Why Moleskine is a Social Media Superstar

As many of you know from my presentations and webinars, I’m always looking for brands that are using social media in innovative ways. I honor these organizations with the name “SoMe Superstars.” PepsiCo, with its brilliant social recruitment marketing, was the most recent winner.

Today I’d like to recognize another company that’s interacting with consumers in exciting new ways: Moleskine, the Italy-based maker of fine notebooks and journals. Rather than seeing its products as simply blank books, the company brands itself as embodying creativity, bringing tools to artists, writers, and travelers. To further this branding, Moleskine has created a number of social media channels that celebrate painting, drawing, writing, poetry, and scrapbooking, and encourages users to post their work. The result is a remarkably loyal fan base that consistently uploads and shares new content. In fact, BrandChannel recently declared that “If any brand name seems to be loved by all who come in contact with it, it is Moleskine.”

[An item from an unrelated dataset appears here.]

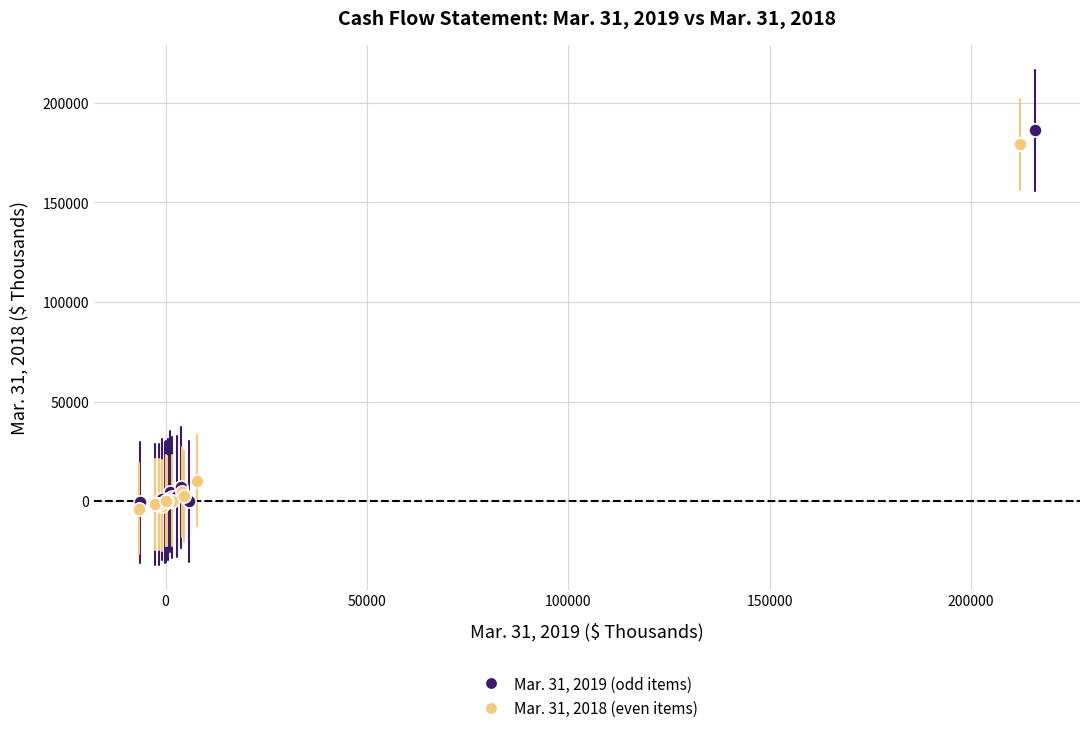

Which series has the largest Y range (max minus min)?

Mar. 31, 2019 (odd items)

                                          

Here are the three superstar strategies that Moleskine uses to engage with its audience in a branded way:

* Moleskine has profiles on Facebook, Twitter, YouTube, Flickr, and Tumblr, each with active communities and lots of user-generated content, from artwork to fiction to videos.
* For “old-fashioned” content, the company runs a blog, Moleskinerie, that integrates many of its social efforts while also providing unique content.
* Moleskine has just launched a mobile app that allows users to write or draw on their iPhone or iPad as they would in an actual notebook.
As the New York Times recently reported, Moleskine’s social efforts are immensely successful. 91,000 people are fans of the company’s Facebook page, while 12,000 people follow the company on Twitter. On both Facebook and Flickr, Moleksine encourages its fans to post their sketches, paintings, and collages, creating a community of user-generated content and supportive feedback.

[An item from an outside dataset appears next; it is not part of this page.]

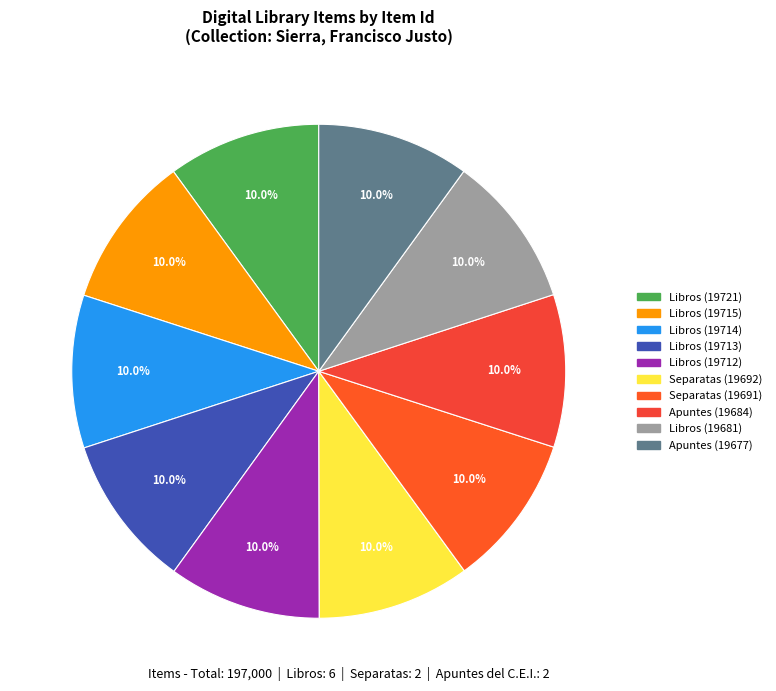

Does Separatas (19691) represent more than half of the total?

No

Moleskine’s YouTube channel has 3,800 subscribers and more than 235 videos, both from fans and the company itself. The videos range from actual footage of artists drawing in the books to short films that celebrate the company’s creative spirit. The company also posts videos of its traveling art exhibitions and its workshops, which allow fans to meet and collaborate, making the Moleskine customer base feel even more like a community.

                                       

Most companies have a blog, but the Moleskine blog stands out by serving as a companion to its Facebook and Twitter accounts, rather than simply duplicating them. “Tweet” and “Like” buttons atop each post make it easy to share the content on users’ social networks. Moleskine also made the bold decision to stay distinct from the company’s website, giving the brand a platform to focus solely on its community. The blog includes a link to a very cool beta application, myMoleskine, which allows users to upload their own written or visual content, or images from a gallery, and create a virtual notebook, complete with turnable pages.

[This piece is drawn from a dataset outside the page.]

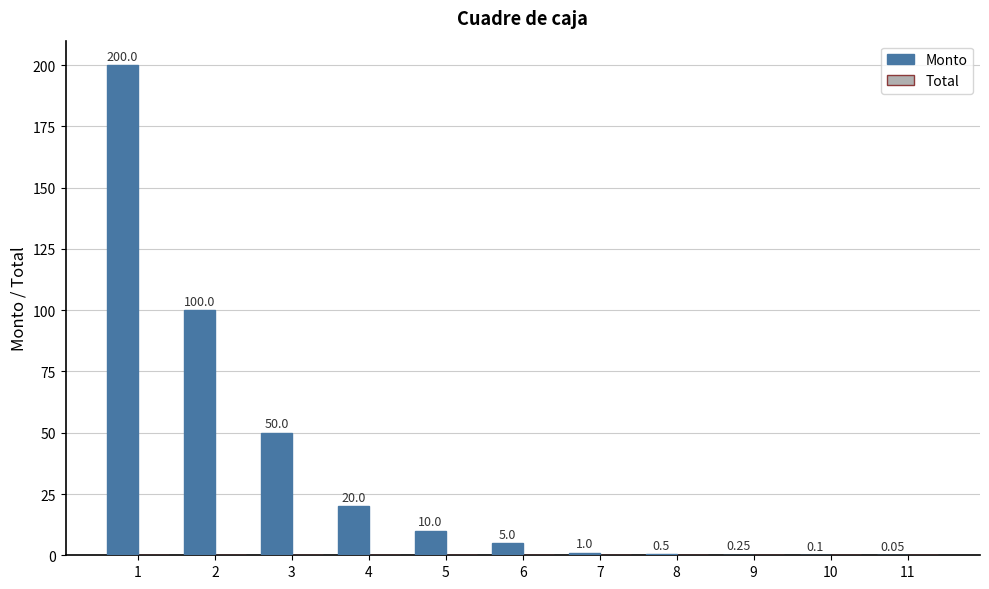

What is the sum of all values?

386.9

Even while it embraces its product’s low-tech charm, Moleskine is moving into the modern era with a clever new mobile app. Users choose a Moleskine notebook paper style, create a new “thought,” and then type or draw, using different colors and sizes. These “thoughts” can be geo-tagged, catalogued in different categories, and shared with others through social networks or email.

Art by Jinho Jung

In speaking to the New York Times, Moleskine America president Marco Beghin said “We let our fans speak for themselves. We wanted to create a relay of stories to become the ambassadors, interpreting the message.” Moleskine knows that its customers are creative and gives them an outlet for them to express themselves.

What can you learn from Moleskine? First, find the positive and compelling aspects of your brand, company, or product. Then learn who your market is and how they relate to those aspects. Finally, find ways of connecting with that market that utilize your strengths and are on-brand.
For fostering creativity in creative ways, I’ve dipped my quill and inscribed Moleskine in the honored list of genuine SoMe Superstars!